## [Explore the material]
a) Summarize the Superman film discussion in two sentences.
b) List every character name that appears in the Superman film discussion.
c) Write the next part of the Superman film discussion, picking up after its final sentence.
Passage provided START
I like many character beats in this. MUCH better Kents, MUCH better final confrontation. Superman is more fleshed out too.

Lois is still kinda meh in this. Overly busy Krypton stuff. Zod is rather disposable, because his heavy background with Jor-El doesn't lead anywhere. I mean, giving so much background and origin to Krypton - it's not a history lesson. It needs to have profound impact on future events in terms of character development. If there's none, it's waste of time.
For Zod, it's important for his character in showing how the controlling aspect of breeding on krypton creates someone inhuman like Zod, where once everything is taken from him, he has no ability to move on. He's simply not truly someone with free will. He becomes simply a tool of destruction, to lash out at everything Clark cares for. It's about breaking Zod's character down more and more until there's nothing left of him but that. Take away his family, krypton, his people and he becomes a monster. It helps to show how far he'll go, without the ability and soul to choose different. I understand about the overly busyness of the krypton part, which is why I said that most of it could be explored in the Jor-El hologram scene. As far as Lois, I can see that criticism.
Passage provided END
Data under study START
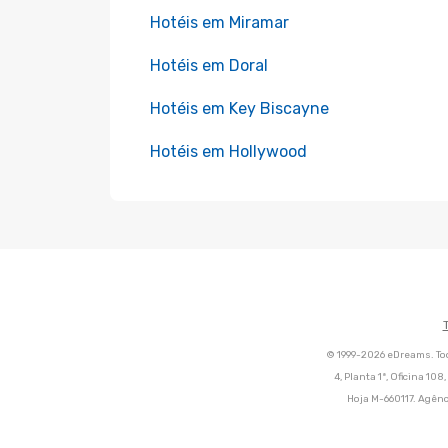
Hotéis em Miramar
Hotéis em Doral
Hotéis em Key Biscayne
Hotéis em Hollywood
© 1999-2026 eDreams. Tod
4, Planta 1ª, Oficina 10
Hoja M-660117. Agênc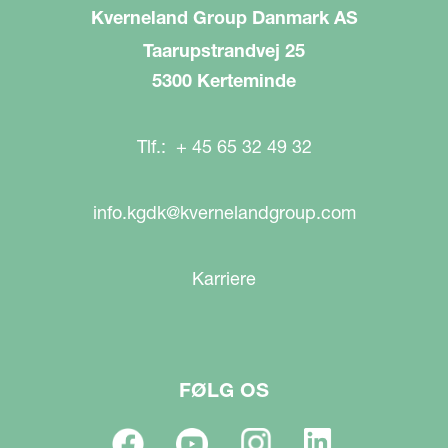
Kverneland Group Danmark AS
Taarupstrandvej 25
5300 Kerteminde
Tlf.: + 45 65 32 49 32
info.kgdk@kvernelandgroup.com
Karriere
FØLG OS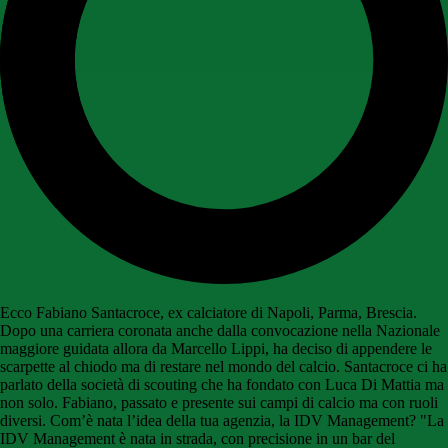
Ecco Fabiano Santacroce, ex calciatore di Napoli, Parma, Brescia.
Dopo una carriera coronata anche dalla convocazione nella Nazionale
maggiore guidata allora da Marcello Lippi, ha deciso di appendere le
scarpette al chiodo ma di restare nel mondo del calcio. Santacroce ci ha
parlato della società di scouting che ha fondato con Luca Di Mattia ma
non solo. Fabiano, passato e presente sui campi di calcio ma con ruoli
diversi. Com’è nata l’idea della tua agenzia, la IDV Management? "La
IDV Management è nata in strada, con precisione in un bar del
Data under study END
## [Your written answers]
a) The passage praises the film's character beats, the Kents, the final confrontation and a more fleshed-out Superman, but calls Lois meh, the Krypton material overly busy, and Zod disposable because his background with Jor-El leads nowhere. In response, it argues that Krypton's controlling breeding makes Zod an inhuman tool of destruction once everything is taken from him, and it grants that the Krypton part is overly busy and that the criticism of Lois is fair.

b) Superman, the Kents, Lois, Zod, Jor-El, Clark

c)
Thank you as well for you kind words!

And the same to everyone else too!
 
Besides Zod makes perfect sense for an origin film and here in the rewrite perfectly illustrates the message for the DCEU that it can start again. Not to mention Brainiac makes perfect sense for a sequel anyway too because of the fact that he in the grander scale of things is a much bigger villain than Zod, so why not save him for a sequel?
 
The biggest thing I would change about Man of Steel is adding an act where Superman is introduced to the world sometime before Zod's invasion. It rubs me the wrong way when an alien supervillain is introduced before Superman ever makes his first public appearance(I wasn't a fan of it in Superman: Earth One).

I think I'd also leave out Lois knowing Clark is Superman even before he starts work at the Daily Planet and wearing the glasses. The reporter/glasses persona would be introduced much sooner rather than being tacked onto the end of the movie. The fact is, that even in spite of the supposed realism of Lois seeing through the disguise, Batman v Superman still depicted the glasses disguise as effective enough to fool most of the rest of the human race.

I'd leave most other things about the same, although I think Zod's plans and motivations need a little work. I felt like his insistence on Earth having to be terraformed was undermined by Zod adapting to the environment so quickly. Plus there wasn't much explanation for why it had to be Earth specifically.

During the final battle, Superman would attempt more rescues and also to lead the battle out of Metropolis while also trying his best to avoid collisions with buildings.